- Technicals indicate a run toward $21 in first leg and $24 in second leg
- Weakness below $19.40 could trigger drop to $18.45
- Silver an inflection point over potential to China’s COVID-Zero
After a 15% run-up over three weeks that proved to be silver’s best rally since the pandemic, the metal seems to have hit exhaustion, turning in a loss as November enters its first week.
Yet, technicals indicate a possibility for the so-called white metal to resume its upward stretch to breach $21 per lb in its first leg and above $24 in the second—reaching a level not attained since April.
Charts courtesy of SKCharting.com, with data powered by Investing.com
Fundamentally as well, silver seems to be at an inflection point as speculation over when and how much China will drop its guard over COVID holds much promise to its advance, Capital.com said in a recent analysis.
“If the rumors of China lifting or easing up its current COVID-19 restrictions are confirmed, manufacturers are certain to receive quite a boost from silver,” the research agency said.
“This is likely to result in increased silver demand from solar panels, of which China still retains the overwhelming majority,” Capital.com said, noting that China’s share of global solar panel production has risen from about 55% to around 84% in the last 12 years.
Silver is a key element in solar panels, due to its usage in photovoltaic power, which drives some of the leading sources of renewable energy globally. With about 20 grams of silver being used in every solar panel, this continues to be a vital source of demand for the precious metal.
Silver is also used in batteries, photography, dentistry, semiconductors and more, which are also likely to contribute to rising demand as well, if China’s current policies relax somewhat.
However, putting a damper on silver prices somewhat, was Chinese President Xi Jinping’s resolve in doubling down on zero-COVID laws, as part of his third term’s increased emphasis on national security.

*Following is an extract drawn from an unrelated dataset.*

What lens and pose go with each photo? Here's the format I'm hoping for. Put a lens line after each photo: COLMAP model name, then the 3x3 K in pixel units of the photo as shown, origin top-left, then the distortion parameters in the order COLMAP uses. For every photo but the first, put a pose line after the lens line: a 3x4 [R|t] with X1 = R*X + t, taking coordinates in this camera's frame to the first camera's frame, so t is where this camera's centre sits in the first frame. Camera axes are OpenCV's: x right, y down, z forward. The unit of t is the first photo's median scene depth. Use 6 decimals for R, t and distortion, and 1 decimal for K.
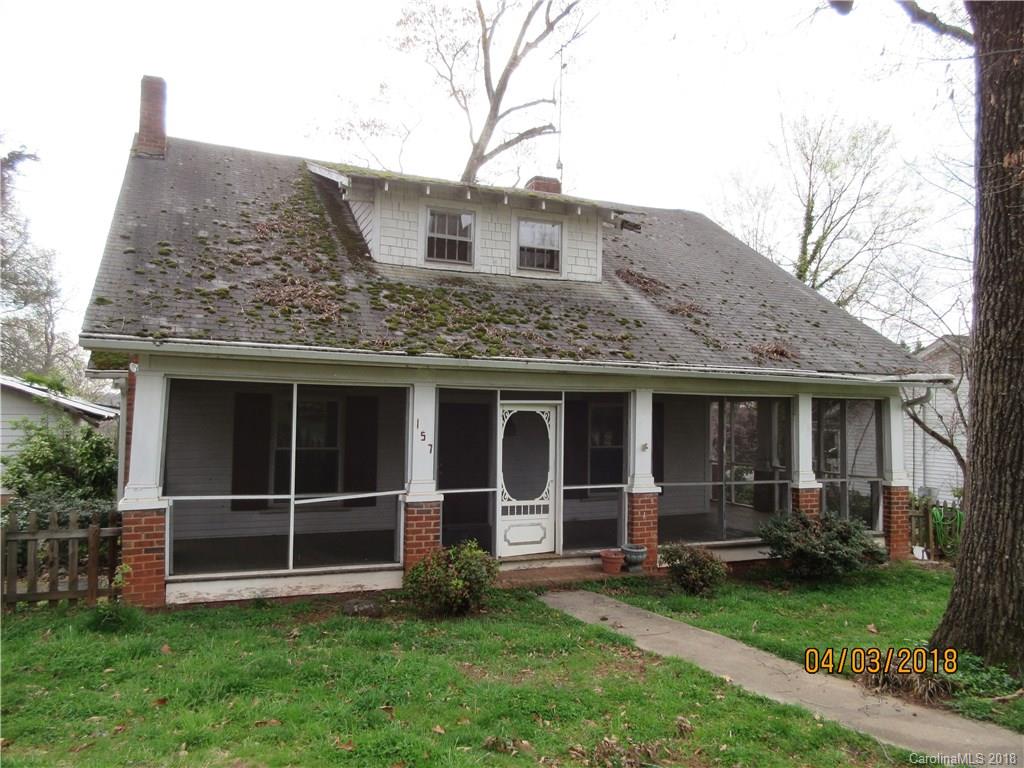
lens RADIAL K [[772.4, 0, 512.0], [0, 772.4, 384.0], [0, 0, 1]] dist [-0.005546, -0.001661]
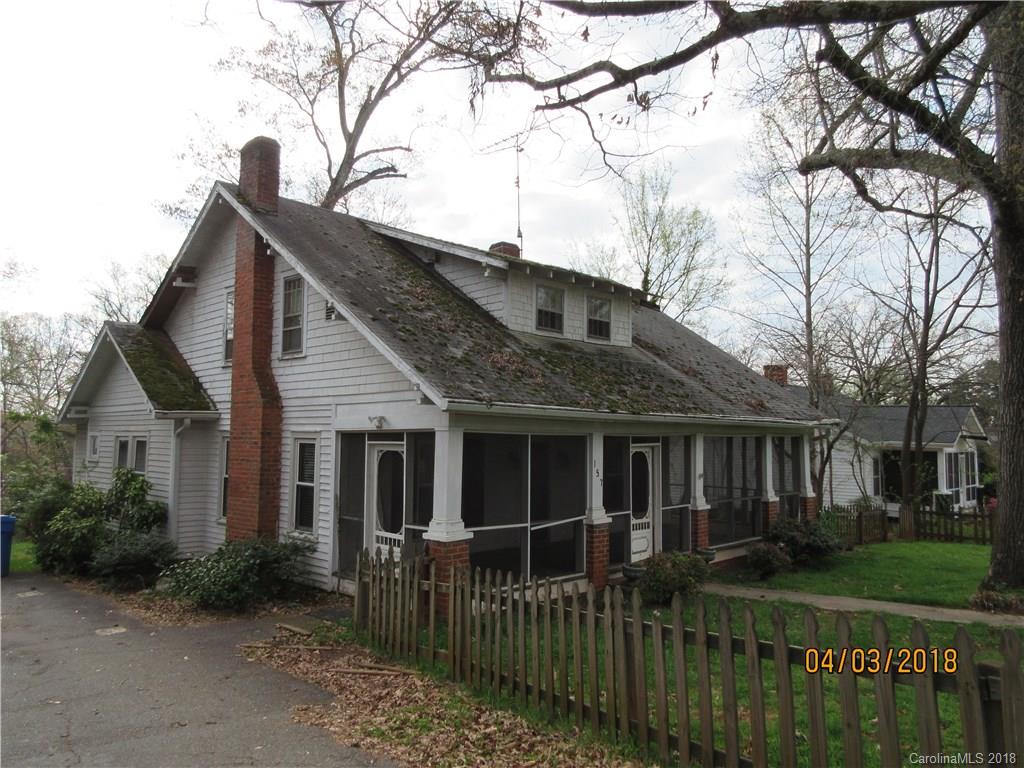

Investors are still hopeful that a turning point may be reached eventually in China, with the people at the top taking some note at least of markets’ increased weariness with tight regulations over the virus and public discontent over lockdowns when the rest of the world has moved on with the pandemic.
Investors will also be keeping an eye on the new laws created by the National People’s Congress during the start of Xi’s historic third term, as they will dictate the rate of the Chinese economic recovery, said Piero Cingari, markets specialist at Capital.com. Adding:
“Since recent Chinese factory data has not been so promising, these coming laws are even more vital for China’s industrial and manufacturing sector."
So, where is silver headed technically?
Sunil Kumar Dixit, who prefers to use spot silver as the more accurate indicator of the metal’s forthcoming price, said the metal’s current rebound appears capped between the 200-week Simple Moving Average (SMA) of $20.88 and the 50-week Exponential Moving Average (EMA) of $21.24.
Dixit adds:
“As prices have reached a confluence of important moving averages, some consolidation towards the 5-week EMA of 20.00 and the weekly middle Bollinger Band of $19.40 looks inevitable.”
Dixit, however, says there’s opportunity for a variation in spot silver’s projected moves.
“If buying momentum keeps support intact, we may see silver resuming upward move to retest $21.24 again, above which the rally can extend towards the next leg higher that targets the 100-week SMA of $23.50.”
But silver could also continue moving lower, he cautioned.
“On the flip side, weakness below $19.40 may push prices down to lower support areas of 100-month SMA of $18.45.”
Disclaimer: Barani Krishnan uses a range of views outside his own to bring diversity to his analysis of any market. For neutrality, he sometimes presents contrarian views and market variables. He does not hold a position in the commodities and securities he writes about.